I would absolutely love to have access to "dumb" flash from my application logic. I've got append only systems where I could be writing to disk many times faster if the controller weren't trying to be clever in anticipation of block updates.

  • This is like the statement that if I optimize memcpy() for the number of controllers, levels of cache, and latency to each controller/cache, its possible to make it faster than both the CPU microcoded version (rep stosq/etc) and the software versions provided by the compiler/glibc/kernel/etc. Particularly if I know what the workload looks like.

    And it breaks down the instant you change the hardware, even in the slightest ways. Frequently the optimizations then made turn around and reduce the speed below naive methods. Modern flash+controllers are massively more complex than the old NOR flash of two decades ago. Which is why they get multiple CPUs managing them.

  • IMO the problem here is that even if your flash drive presents a "dumb flash" API to the OS, there can still be caching and other magic that happens underneath. You could still be in a situation where you write a block to the drive, but the drive only writes that to local RAM cache so that it can give you very fast burst write speeds. Then, if you try to read the same block, it could read that block from its local cache. The OS would assume that the block has been successfully written, but if the power goes out, you're still out of luck.

"Clearly vendors and users are at odds with each other here; vendors want the best benchmarks (so you can sort by speed descending and pick the first one), but users want their files to exist after their power goes out."

Clearly the vendors are at odds with the law, selling a storage device that doesn't store.

I think they are selling snake-oil, otherwise known as commiting fraud. Maybe they made a mistake in design, and at the very least they should be forced to recall faulty products. If they know about the problem and this behaviour continues ait is basically a fraud.

We allow this to continue, and the manufacturers that actually do fulfill their obligations to the customer suffer financially, while unscurpulous ones laugh all the way to the bank.

  • I agree, all the way up to entire generations of SDRAM being unable to store data at their advertised speeds and refresh timings. (Rowhammer.) This is nothing short of fraud; they backed the refresh off WAY below what's necessary to correctly store and retrieve data accurately regardless of adjacent row access patterns. Because refreshing more often would hurt performance, and they all want to advertise high performance.

    And as a result, we have an entire generation of machines that cannot ever be trusted. And an awful lot of people seem fine with that, or just haven't fully considered what it implies.

  • I don't know if a legal angle is the most helpful, but we probably need a Kyle Kingsbury type to step into this space and shame vendors who make inaccurate claims.

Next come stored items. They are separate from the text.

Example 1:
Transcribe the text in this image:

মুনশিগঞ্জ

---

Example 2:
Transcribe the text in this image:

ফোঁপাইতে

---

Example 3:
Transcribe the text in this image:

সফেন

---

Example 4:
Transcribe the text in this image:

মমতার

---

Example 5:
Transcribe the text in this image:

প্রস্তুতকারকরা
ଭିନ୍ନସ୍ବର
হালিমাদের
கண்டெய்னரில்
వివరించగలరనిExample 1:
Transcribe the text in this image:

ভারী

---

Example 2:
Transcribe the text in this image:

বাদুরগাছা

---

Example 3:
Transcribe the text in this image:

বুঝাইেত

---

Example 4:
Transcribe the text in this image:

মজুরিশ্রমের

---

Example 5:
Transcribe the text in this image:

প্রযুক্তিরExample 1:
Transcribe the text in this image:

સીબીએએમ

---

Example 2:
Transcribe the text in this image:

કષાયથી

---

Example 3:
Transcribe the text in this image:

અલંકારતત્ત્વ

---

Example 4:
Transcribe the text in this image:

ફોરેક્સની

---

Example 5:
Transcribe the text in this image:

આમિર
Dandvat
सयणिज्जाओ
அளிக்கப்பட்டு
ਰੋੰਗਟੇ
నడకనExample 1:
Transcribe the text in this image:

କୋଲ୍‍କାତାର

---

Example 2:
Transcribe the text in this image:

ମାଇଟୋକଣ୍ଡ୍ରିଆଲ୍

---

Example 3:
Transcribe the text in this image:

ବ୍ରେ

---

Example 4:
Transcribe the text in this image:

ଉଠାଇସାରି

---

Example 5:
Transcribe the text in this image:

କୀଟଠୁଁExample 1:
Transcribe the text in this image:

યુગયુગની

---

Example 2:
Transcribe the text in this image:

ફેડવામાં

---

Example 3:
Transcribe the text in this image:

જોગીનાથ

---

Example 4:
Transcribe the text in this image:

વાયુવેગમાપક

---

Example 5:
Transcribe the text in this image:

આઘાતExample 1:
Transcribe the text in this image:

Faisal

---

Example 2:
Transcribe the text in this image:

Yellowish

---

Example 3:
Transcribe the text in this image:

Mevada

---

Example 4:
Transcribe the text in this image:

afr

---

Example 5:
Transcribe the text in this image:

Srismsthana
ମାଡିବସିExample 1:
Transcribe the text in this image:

    Which is currently all of them, but that was also the case in the distributed systems space when he first started working on Jepsen.

  • This isn't fraud.

    The tester is running the device out of spec.

    The manufacturers warrant these devices to behave on a motherboard with proper power hold up times, not in whatever enclosures.

    If the enclosure vendor suggests that behavior on cable pull will fully mimick motherboard atx power loss then that is fraud. But they probably have fine print about that, I'd hope.

    • "The manufacturers warrant these devices to behave on a motherboard with proper power hold up times"

      Thats an interesting point, doesn't 'power failure' also include potential failure of the power supply, in which case you might not get that time?

      Or what if a new write command is issued withing the holdup time, does the motherboard /OS know about powerloss during those 16 milliseconds that the power is still holding?

      4 replies →

Nothing says that you can't both offload everything to hardware, and have the application level configure it. Just need to expose the API for things like FLUSH behavior and such...

  • Yeah, you're absolutely right. I'd prefer that the world dramatically change overnight, but if that's not going to happen, some little DIP switch on the drive that says "don't acknowledge writes that aren't durable yet" would be fine ;)

> the embedded system model where you get flash hardware that has two operations -- erase block and write block

> just attach commodity dumb flash chips to our computer

I kind of agree with your stance; it would be nice for kernel- or user-level software to get low-level access to hardware devices to manage them as they see fit, for the reasons you stated.

Sadly, the trend has been going toward smart devices for a very long time now. In the very old days, stuff like floppy disk seeks and sector management were done by the CPU, and "low-level formatting" actually meant something. Decades ago, IDE HDDs became common, LBA addressing became the norm, and the main CPU cannot know about disk geometry anymore.

I think the main reason they did not expose lower level semantics is that the wanted a drop in replacement for hdds. The second is liability: unfettered access ti arbitrary location erases (and writes) can let you kill (wear out) a flash device in a really short time.

  • I could see that argument for sata SSDs, but the subject of the thread is NVME drives.

    • SATA vs NVMe vs SCSI/SAS only matters at the lowest levels of the operating system's storage stack. All the filesystem code and almost all of the block layer can work with any of those transports using the same HDD-like abstractions. Switching to a more flash-friendly abstraction breaks compatibility throughout the storage stack and potentially also with assumptions made by userspace.